10) The UK services PMI fell below 50 at 48.9 from 51.3 in February. The estimate was 50.9 and the March print is the worst since July 2016. Markit said “Service sector order books have contracted at the steepest rate since the height of the global financial crisis in 2009 so far this year, with companies reporting that Brexit uncertainty has dampened demand and led to cancelled or deferred spending, exacerbating a headwind from slower global economic growth.”
11) The March Markit construction PMI remained below 50 for the 2nd straight month for the first time since mid 2016 “amid subdued inflows of new work.” It did though creep up to 49.7 from 49.5 but “Brexit related uncertainty continued to generate indecisiveness, ultimately hitting order book volumes.” Internally, “Another fall in commercial work and civil engineering activity more than offset a modest upturn in residential building.”
12) Japan’s services index fell to 52 from 52.3 as business confidence fell to an 18 month low. The new worry is whether the VAT will be hiked as planned this October.
13) Japan’s Q1 manufacturing Tankan report saw a 7 pt q/o/q decline to 12. The estimate was 13. The outlook also fell by 7 pts to just 8, 4 pts below the estimate. There was also weakness in services. The manufacturing indices for small companies also deteriorated. Also, capital spending plans slowed to almost nothing, up by 1.2%.
14) The upward wage momentum seen last year has completely disappeared in Japan. Regular pay in February fell .1% y/o/y after a .6% drop in January. The hopeful caveat is the Labor Ministry changed its methodology in calculating the number and that resulted in an aberration.

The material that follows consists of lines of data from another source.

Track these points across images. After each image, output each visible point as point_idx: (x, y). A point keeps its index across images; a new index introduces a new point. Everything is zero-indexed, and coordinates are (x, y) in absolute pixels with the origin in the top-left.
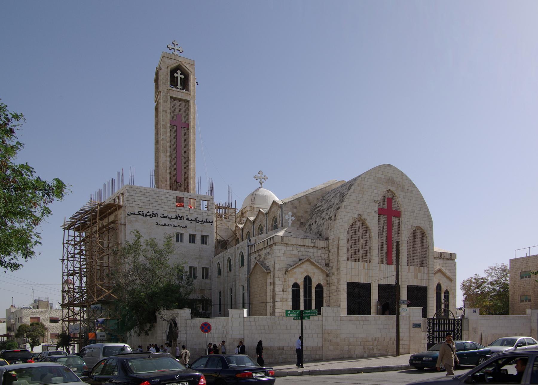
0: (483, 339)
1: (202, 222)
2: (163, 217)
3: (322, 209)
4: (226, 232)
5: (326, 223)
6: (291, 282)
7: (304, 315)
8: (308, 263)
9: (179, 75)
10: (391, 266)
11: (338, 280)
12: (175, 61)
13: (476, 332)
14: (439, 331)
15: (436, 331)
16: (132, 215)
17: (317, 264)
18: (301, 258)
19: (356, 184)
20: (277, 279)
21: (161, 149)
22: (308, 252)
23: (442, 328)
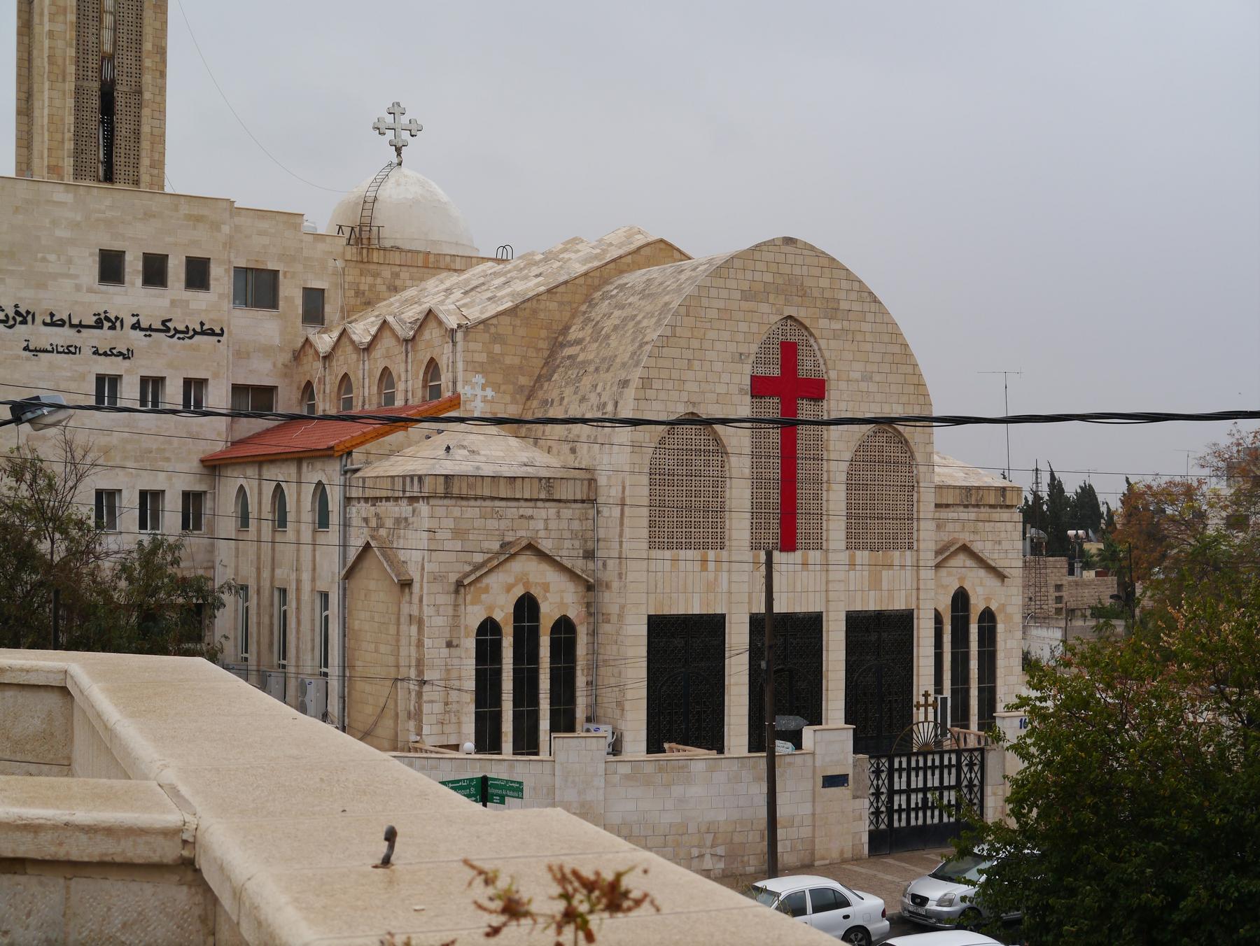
1: (187, 333)
2: (53, 324)
3: (580, 358)
6: (474, 617)
7: (491, 791)
11: (622, 607)
15: (900, 792)
18: (507, 539)
21: (41, 62)
22: (531, 517)
23: (916, 782)
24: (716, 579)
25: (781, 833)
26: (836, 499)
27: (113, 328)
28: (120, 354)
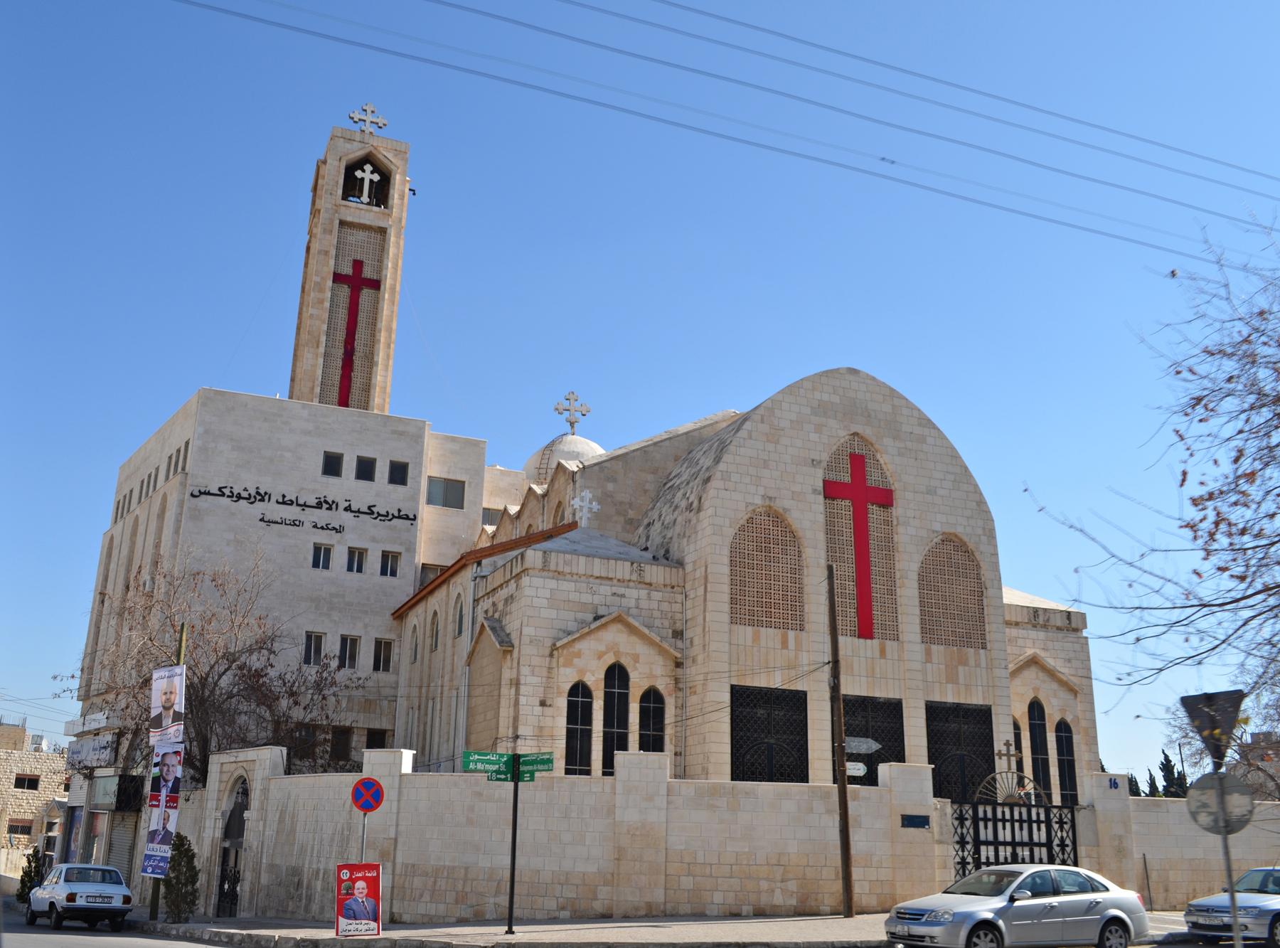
0: (1154, 876)
1: (386, 516)
2: (284, 503)
4: (454, 544)
5: (679, 519)
6: (567, 677)
7: (522, 768)
8: (619, 626)
9: (367, 175)
10: (869, 641)
12: (360, 145)
13: (1121, 852)
14: (996, 843)
16: (203, 497)
17: (646, 631)
18: (600, 613)
19: (756, 417)
20: (525, 670)
22: (623, 596)
23: (1005, 834)
24: (796, 657)
25: (856, 873)
26: (908, 595)
27: (330, 509)
28: (334, 528)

15) Hong Kong’s PMI fell to 48 from 48.4 and has yet to see a spill over from the increase in confidence on the Mainland. Markit said “Business conditions continued to deteriorate in March amid a worsening demand environment.”
16) India’s PMI for March fell to 52.6 from 54.3. Markit said “Although global headwinds and a general slowdown in trade present some concerns for the future health of Indian manufacturers’ order books, so far companies have been able to weather the storm and secure healthy inflows of new work from abroad.”
17) Malaysia’s PMI fell .4 pts to 47.2. The Philippines index was down by .4 pts to 51.5.
18) South Korea said its March exports fell by 8.2% y/o/y, a slightly deeper fall than the drop of 7% expected. Imports fell almost 7%.